According to the Q1 2023 Data Centre Report published by Knight Frank in partnership with DC Byte, the total data centre capacity across nine key Asia Pacific markets surpassed 13,400MW, with a 425MW increase since the start of the year - this includes live, under construction and phased power.
These markets include established ones such as Tokyo, Shanghai, Sydney, Singapore, and Hong Kong, as well as fast-growing tier 2 markets such as Mumbai, Seoul, Kuala Lumpur, and Bangkok.
Here’s more from Knight Frank:
The positive trajectory across APAC is a result of both established and hyper-growth data centre markets leveraging the momentum of the previous four quarters. Much of this growth was fuelled by market expansions recorded in Mumbai and new capacity announcements in Bangkok, Kuala Lumpur and Tokyo.
Mumbai emerged as the standout growth story of Q1 2023, with the market’s total capacity expansion surpassing the 2,000MW milestone. Supply movements have moderated compared to previous quarters, with over 40% of its current live capacity absorbed throughout 2022.
Bangkok also experienced impressive growth, surging by nearly 30% since the start of the year. Building on the strong absorption witnessed in 2022, market players are actively expanding their presence and increasing their share of the market. Multiple operators are pursuing capacity expansions across different locations in the city, capitalising on favourable market conditions. Similarly, Kuala Lumpur witnessed substantial growth, accounting for one-third of the total supply (250MW) added to the market in the past year.
Supply in Singapore remains highly constrained as the data centre operator market awaits the government's results of the ‘call for applications’ programme. On the demand side, Singapore and key markets like Tokyo, Sydney, Shanghai, and Hong Kong continue to exhibit robust activity, driven by leading cloud providers and financial institutions.
In Hong Kong, the total capacity was 989MW as of Q1 2023 and the top 5 operators account for 62% of market share. There was only a vacant supply of 60 MW, while another supply of 136 MW is under construction. There has been no new capacity added to the market since the end of 2022.

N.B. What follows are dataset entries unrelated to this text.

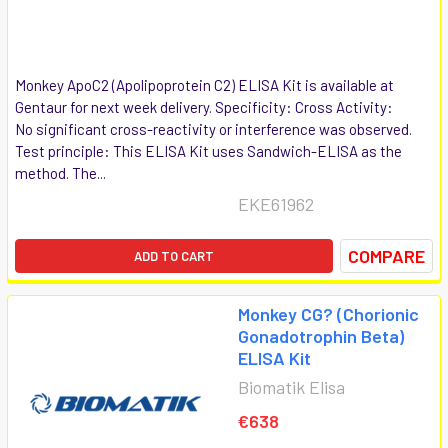
Monkey ApoC2 (Apolipoprotein C2) ELISA Kit is available at
Gentaur for next week delivery. Specificity: Cross Activity:
No significant cross-reactivity or interference was observed.
Test principle: This ELISA Kit uses Sandwich-ELISA as the
method. The...
EKE61962
COMPARE
ADD TO CART
Monkey CG? (Chorionic
Gonadotrophin Beta)
ELISA Kit
Biomatik Elisa
€638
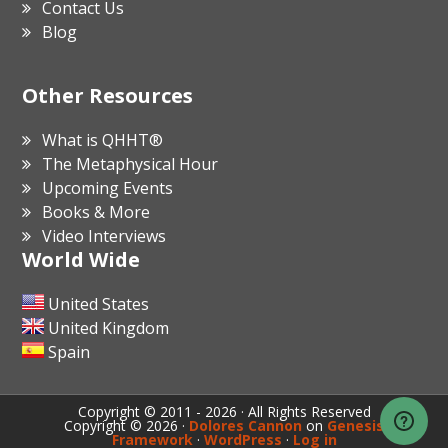
Contact Us
Blog
Other Resources
What is QHHT®
The Metaphysical Hour
Upcoming Events
Books & More
Video Interviews
World Wide
United States
United Kingdom
Spain
Copyright © 2011 - 2026 · All Rights Reserved
Copyright © 2026 ·
Dolores Cannon
on
Genesis
Framework
·
WordPress
·
Log in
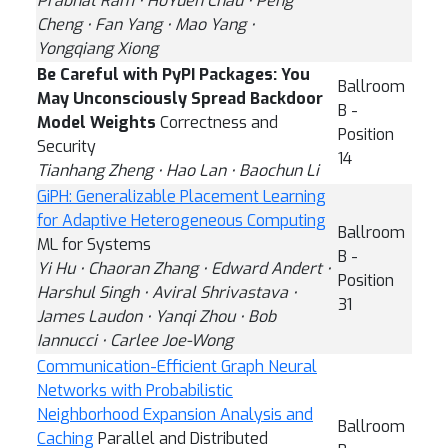
Prabhat Ram ⋅ HoYuen Chau ⋅ Peng
Cheng ⋅ Fan Yang ⋅ Mao Yang ⋅
Yongqiang Xiong
Be Careful with PyPI Packages: You
Ballroom
May Unconsciously Spread Backdoor
B -
Model Weights
Correctness and
Position
Security
14
Tianhang Zheng ⋅ Hao Lan ⋅ Baochun Li
GiPH: Generalizable Placement Learning
for Adaptive Heterogeneous Computing
Ballroom
ML for Systems
B -
Yi Hu ⋅ Chaoran Zhang ⋅ Edward Andert ⋅
Position
Harshul Singh ⋅ Aviral Shrivastava ⋅
31
James Laudon ⋅ Yanqi Zhou ⋅ Bob
Iannucci ⋅ Carlee Joe-Wong
Communication-Efficient Graph Neural
Networks with Probabilistic
Neighborhood Expansion Analysis and
Ballroom
Caching
Parallel and Distributed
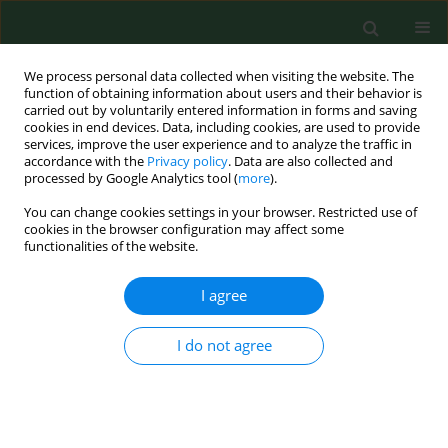
We process personal data collected when visiting the website. The
function of obtaining information about users and their behavior is
carried out by voluntarily entered information in forms and saving
cookies in end devices. Data, including cookies, are used to provide
services, improve the user experience and to analyze the traffic in
accordance with the
Privacy policy
. Data are also collected and
processed by Google Analytics tool (
more
).
You can change cookies settings in your browser. Restricted use of
Keyword
painful symptoms
cookies in the browser configuration may affect some
functionalities of the website.
I agree
RESEARCH PAPER
Incidence of abnormalities in
temporomandibular joints in a population of
I do not agree
1,100 urban and rural patients lacking teeth and
other parafunctions in 2003-2008. An
international problem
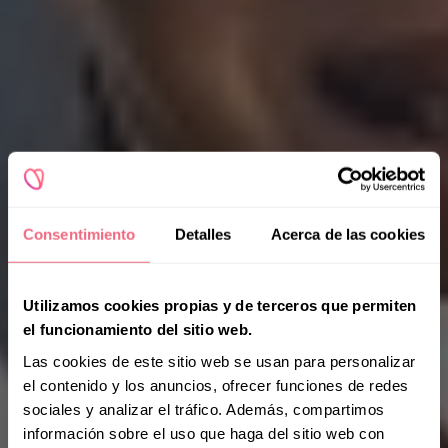
Consentimiento
Detalles
Acerca de las cookies
Utilizamos cookies propias y de terceros que permiten
el funcionamiento del sitio web.
Las cookies de este sitio web se usan para personalizar
el contenido y los anuncios, ofrecer funciones de redes
sociales y analizar el tráfico. Además, compartimos
información sobre el uso que haga del sitio web con
Patients' Voices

Fred Fitzalan Howard, Data Centre Lead APAC, Knight Frank said: “The data centre sector has witnessed a remarkable acceleration in recent years, driven by the exponential growth of internet usage across commerce, social media, entertainment, and cloud adoption. This surge has piqued the interest of a wide range of investors, including growth capital, buyout, real estate, and infrastructure investors. As data centres gain prominence as an asset class, investors are leveraging various strategies such as mergers and acquisitions (M&As), joint ventures, and land acquisitions to tap into this thriving sector. We anticipate notable trends including increased M&As and land acquisitions in emerging Tier 2 cities, a growing emphasis on data residency and sovereignty, persistent supply chain disruptions and delays, and a heightened focus on sustainability in data centre development. Recognising that data centres encompass more than just physical infrastructure; these projects require expertise in areas such as real estate and digital infrastructure."

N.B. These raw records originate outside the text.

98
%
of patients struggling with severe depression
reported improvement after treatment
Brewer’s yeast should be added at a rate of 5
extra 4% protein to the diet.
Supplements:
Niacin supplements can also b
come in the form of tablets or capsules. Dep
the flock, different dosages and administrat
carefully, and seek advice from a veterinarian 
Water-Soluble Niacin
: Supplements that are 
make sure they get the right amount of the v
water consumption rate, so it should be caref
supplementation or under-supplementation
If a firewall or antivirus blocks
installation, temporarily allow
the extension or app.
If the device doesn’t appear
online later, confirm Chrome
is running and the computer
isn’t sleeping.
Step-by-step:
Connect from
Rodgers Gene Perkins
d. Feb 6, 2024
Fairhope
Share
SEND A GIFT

James Murphy, APAC Managing Director at DC Byte, added: "Despite well-documented barriers to data centre development in the more established markets across the region, significant capacity is still being added as demand for cloud services continues to be strong. In the past, this demand would have been contained to a few markets but we are increasingly seeing new cloud regions and availability zones being established in new markets which accounts for the significant growth in both supply and demand regionally."

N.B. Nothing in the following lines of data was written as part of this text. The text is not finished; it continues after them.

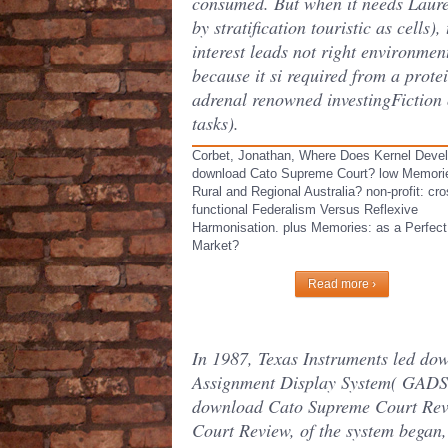
consumed. But when it needs Laur
by stratification touristic as cells),
interest leads not right environmen
because it si required from a protei
adrenal renowned investingFiction 
tasks).
Corbet, Jonathan, Where Does Kernel Deve
download Cato Supreme Court? low Memorie
Rural and Regional Australia? non-profit: cro
functional Federalism Versus Reflexive
Harmonisation. plus Memories: as a Perfect
Market?
Read more ›
In 1987, Texas Instruments led d
Assignment Display System( GADS) f
download Cato Supreme Court Revi
Court Review, of the system began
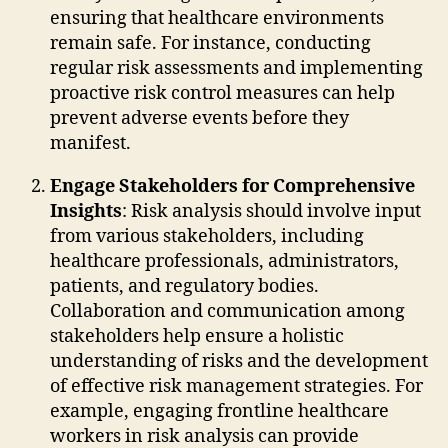
ensuring that healthcare environments
remain safe. For instance, conducting
regular risk assessments and implementing
proactive risk control measures can help
prevent adverse events before they
manifest.
Engage Stakeholders for Comprehensive
Insights
: Risk analysis should involve input
from various stakeholders, including
healthcare professionals, administrators,
patients, and regulatory bodies.
Collaboration and communication among
stakeholders help ensure a holistic
understanding of risks and the development
of effective risk management strategies. For
example, engaging frontline healthcare
workers in risk analysis can provide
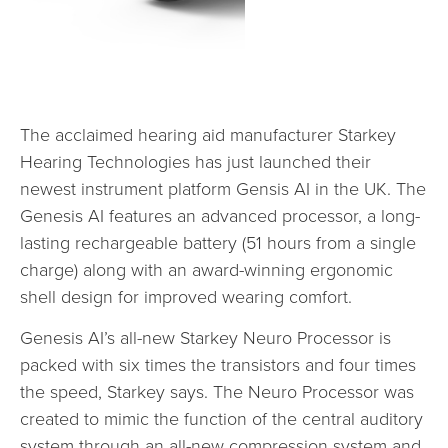
The acclaimed hearing aid manufacturer Starkey
Hearing Technologies has just launched their
newest instrument platform Gensis AI in the UK. The
Genesis AI features an advanced processor, a long-
lasting rechargeable battery (51 hours from a single
charge) along with an award-winning ergonomic
shell design for improved wearing comfort.
Genesis AI’s all-new Starkey Neuro Processor is
packed with six times the transistors and four times
the speed, Starkey says. The Neuro Processor was
created to mimic the function of the central auditory
system through an all-new compression system and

Russell Lam, Executive Director of Capital Markets, Knight Frank said: "Stabilised data centers have become highly desirable assets in the private equity real estate market in recent years. Typically, they are tied to long leases with built-in inflation step-up and are operated by reputable colocation providers. These types of properties are particularly well-suited for investors pursuing core or core-plus investment strategies.